It's time for hospital executives to pay attention to social media

When the CIO of a large health system said during a healthcare conference he didn't care that patients complained of certain banalities on Twitter, such as hospital food or parking at the health system's facilities, he elicited surprise, confusion and disappointment among listeners.

Twitter is a social media platform free to anyone to use, whether it be for complaints, praise, commentary, jokes, gossip or news. While posts are lightly regulated, the quality of tweets disseminated to Twitter users is up to those who post them. And there are a lot of meaningless tweets out there. Having said that, this CIO's dismissive attitude of the platform to evaluate complaints about his health system is not only a mistake, but presents a sorely missed opportunity.

"Patients talk about other experiences in the hospital in addition to the medical care they receive," says Brian Loew, founder and CEO of Inspire, an online community of more than 750,000 members representing over 3,000 disease states. Members join Inspire and participate in discussions to ask and answer questions, share healthcare experiences and join an established support system. Many members are also identified to participate in clinical trials through Inspire's partnership with a variety of healthcare partners. "Less substantive things add up to be quite substantive in total," he says.

Hearing complaints from patients about negative experiences with hospital meals or difficulty finding parking may seem trivial, especially to executives who strive each day to ensure their institutions provide the best possible life-saving medical care. But as Mr. Loew says, these small elements of the patient experience collectively wage significant influence on the patient experience and satisfaction as a whole. While most hospitals have begun taking steps to address and improve these factors of the patient experience, many still overlook the tools already available to them to provide valuable insight for such efforts: social media.

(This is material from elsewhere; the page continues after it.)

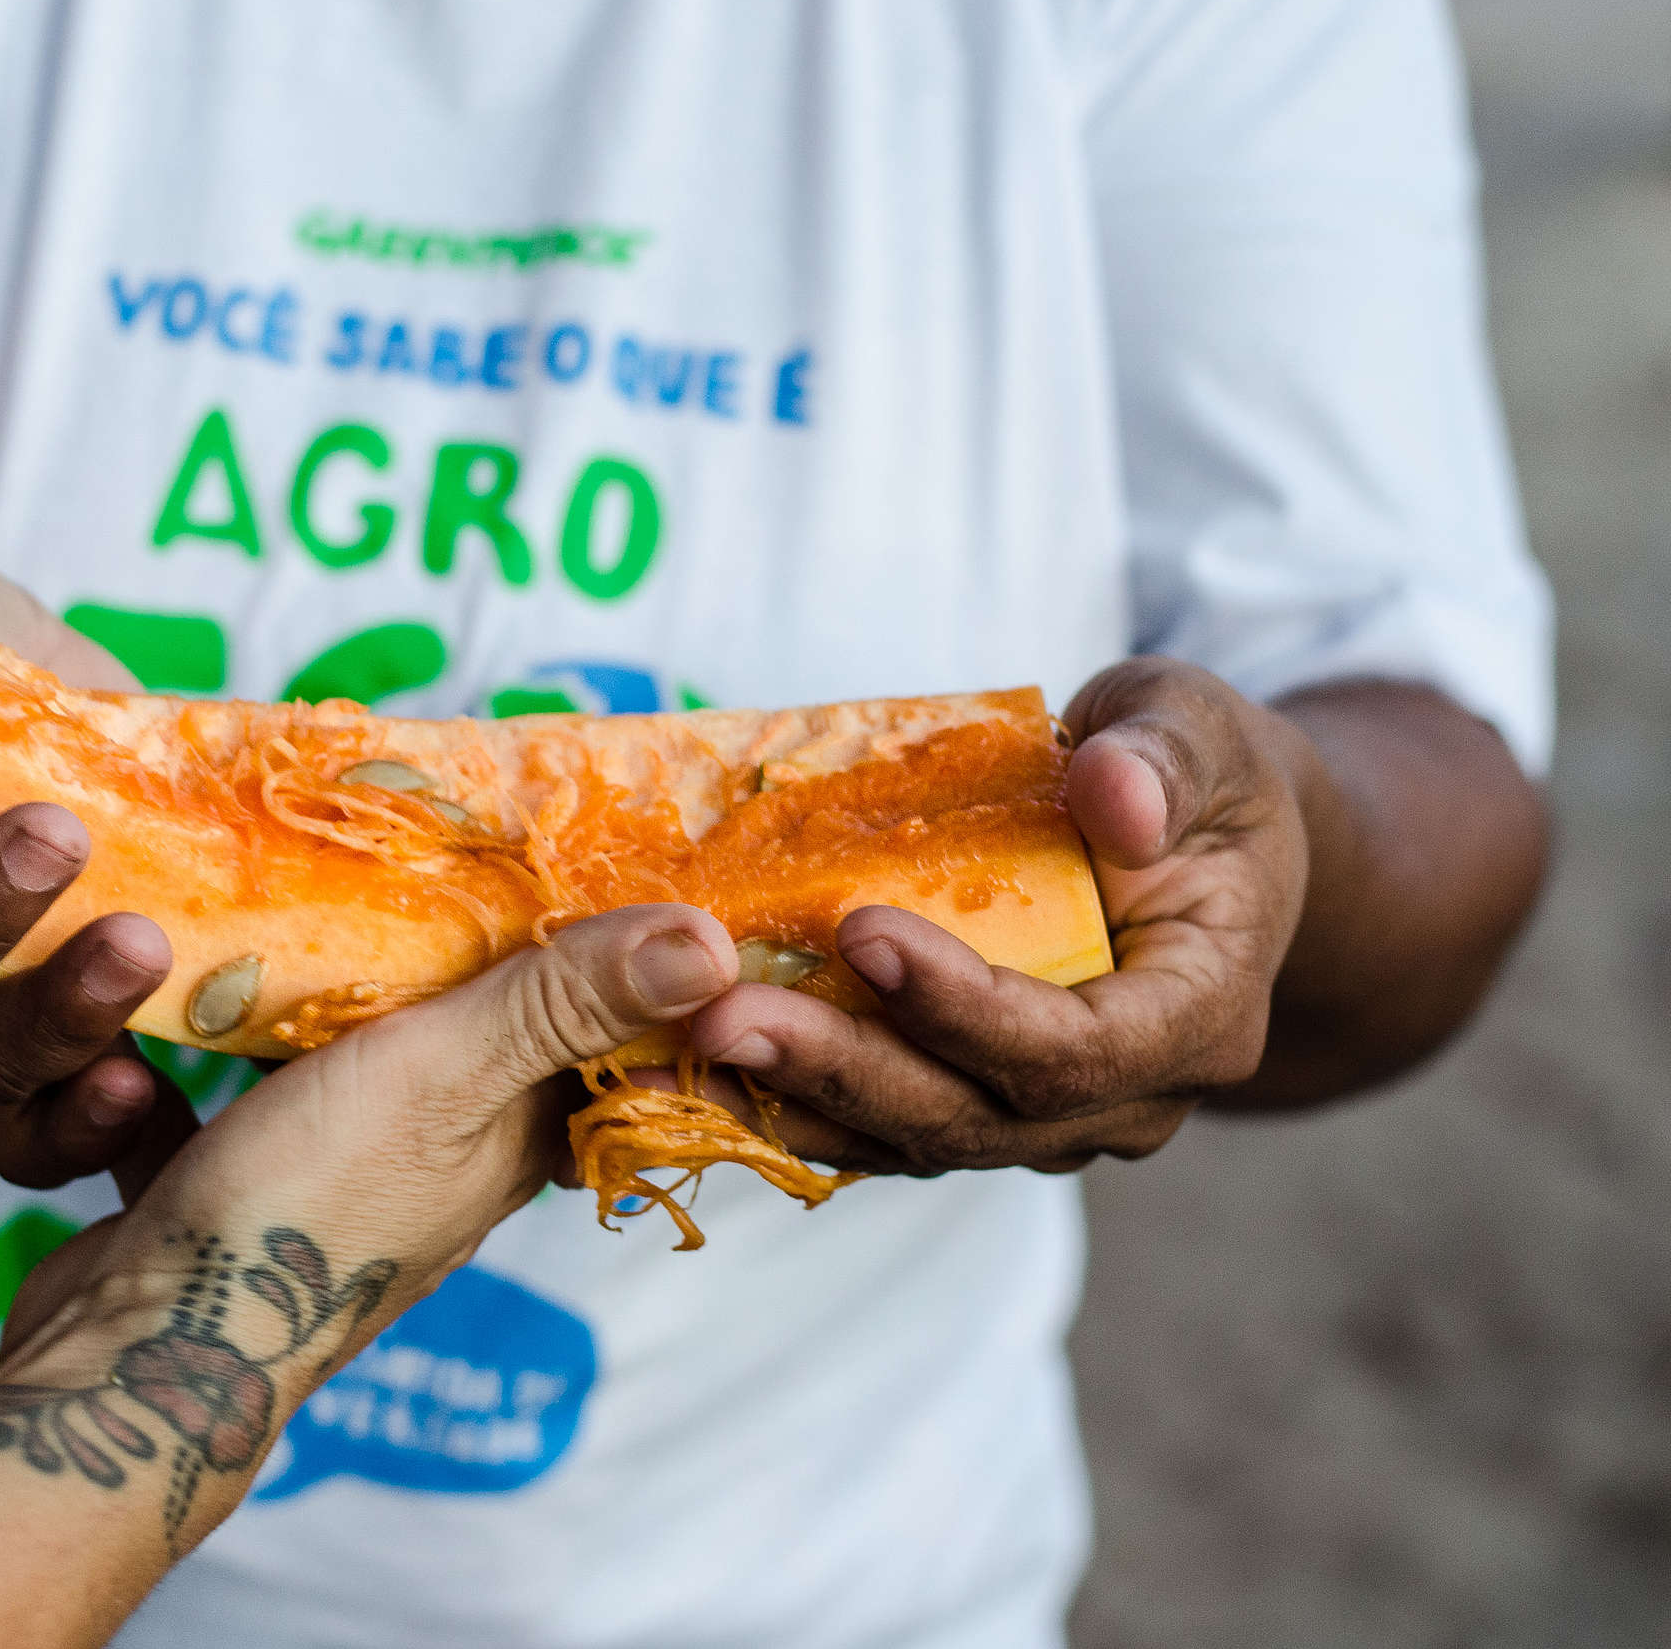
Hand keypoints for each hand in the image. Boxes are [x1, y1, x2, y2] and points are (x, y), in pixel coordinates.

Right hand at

"Social media has really become a large and rich channel for human expression, and to ignore that is to miss out on a wealth of information and people who perhaps didn't previously have a voice," says Mr. Loew. "It would be such a loss and a missed opportunity for any executive to ignore that channel of communication from their audience."

While in the past hospitals had to rely on surveys to gain patient feedback, or hope their marketing campaigns were effectively reaching their target audiences without really knowing for sure, the social media platforms already being utilized by millions of people offer healthcare organizations the exact kind of feedback they are seeking.

Users of Twitter, Facebook and other outlets post criticism and praise regarding the care they receive in the hospital. Skeptics and others who avoid social media often voice similar criticisms of the platforms: They are simply a forum to publish rants. While it's true critical posts sometimes take the form of a rant, at least they thoroughly convey the extent of the patient's dissatisfaction, and furthermore provide hospitals with raw, uncensored information about what needs to be improved. The information posted in real time on social media platforms — negative or positive — presents a valuable opportunity to improve the patient experience.  

"Patients are having these conversations anyways," says Mr. Loew. "Rather than ignore these community discussions, hospitals should embrace them and try to get involved. The hospital voice shouldn't be absent from the conversations that are already happening."